• _Your goal_: Report each line in the records below that contains the string "could", copying the whole line. Only matches with the same uppercase and lowercase letters count.

• _Task inputs_:

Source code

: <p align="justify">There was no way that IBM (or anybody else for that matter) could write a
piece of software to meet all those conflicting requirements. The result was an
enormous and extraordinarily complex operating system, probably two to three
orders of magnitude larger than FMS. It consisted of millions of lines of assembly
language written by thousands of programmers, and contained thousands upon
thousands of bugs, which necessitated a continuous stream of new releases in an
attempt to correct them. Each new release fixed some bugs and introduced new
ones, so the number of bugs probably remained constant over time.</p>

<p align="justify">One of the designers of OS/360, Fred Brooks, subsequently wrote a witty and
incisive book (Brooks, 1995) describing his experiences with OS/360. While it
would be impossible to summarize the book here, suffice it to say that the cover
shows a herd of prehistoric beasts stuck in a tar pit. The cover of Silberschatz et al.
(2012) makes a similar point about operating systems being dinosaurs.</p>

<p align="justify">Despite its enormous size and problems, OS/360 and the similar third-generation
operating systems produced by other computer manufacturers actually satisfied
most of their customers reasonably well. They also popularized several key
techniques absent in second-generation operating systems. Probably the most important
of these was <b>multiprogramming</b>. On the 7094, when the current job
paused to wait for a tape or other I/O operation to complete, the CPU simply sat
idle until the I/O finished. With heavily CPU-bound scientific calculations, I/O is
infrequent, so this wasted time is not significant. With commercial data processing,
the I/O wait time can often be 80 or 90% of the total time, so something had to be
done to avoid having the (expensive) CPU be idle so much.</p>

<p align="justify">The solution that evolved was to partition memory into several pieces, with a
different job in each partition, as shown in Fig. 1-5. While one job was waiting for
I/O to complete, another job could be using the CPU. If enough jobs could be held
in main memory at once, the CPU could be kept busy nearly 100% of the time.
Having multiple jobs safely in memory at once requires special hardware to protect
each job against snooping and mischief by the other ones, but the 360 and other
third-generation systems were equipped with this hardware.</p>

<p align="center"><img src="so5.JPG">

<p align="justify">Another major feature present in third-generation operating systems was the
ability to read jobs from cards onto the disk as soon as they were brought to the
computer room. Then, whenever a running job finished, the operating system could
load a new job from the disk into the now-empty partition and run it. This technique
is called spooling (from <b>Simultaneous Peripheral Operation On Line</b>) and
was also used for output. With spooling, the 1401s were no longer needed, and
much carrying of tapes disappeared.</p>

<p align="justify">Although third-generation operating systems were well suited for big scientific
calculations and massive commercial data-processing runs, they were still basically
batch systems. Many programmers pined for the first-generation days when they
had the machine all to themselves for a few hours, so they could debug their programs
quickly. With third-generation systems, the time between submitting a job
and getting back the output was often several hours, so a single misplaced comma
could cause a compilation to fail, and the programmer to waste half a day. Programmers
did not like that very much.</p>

• _Written reply_:
: <p align="justify">There was no way that IBM (or anybody else for that matter) could write a
I/O to complete, another job could be using the CPU. If enough jobs could be held
in main memory at once, the CPU could be kept busy nearly 100% of the time.
computer room. Then, whenever a running job finished, the operating system could
had the machine all to themselves for a few hours, so they could debug their programs
could cause a compilation to fail, and the programmer to waste half a day. Programmers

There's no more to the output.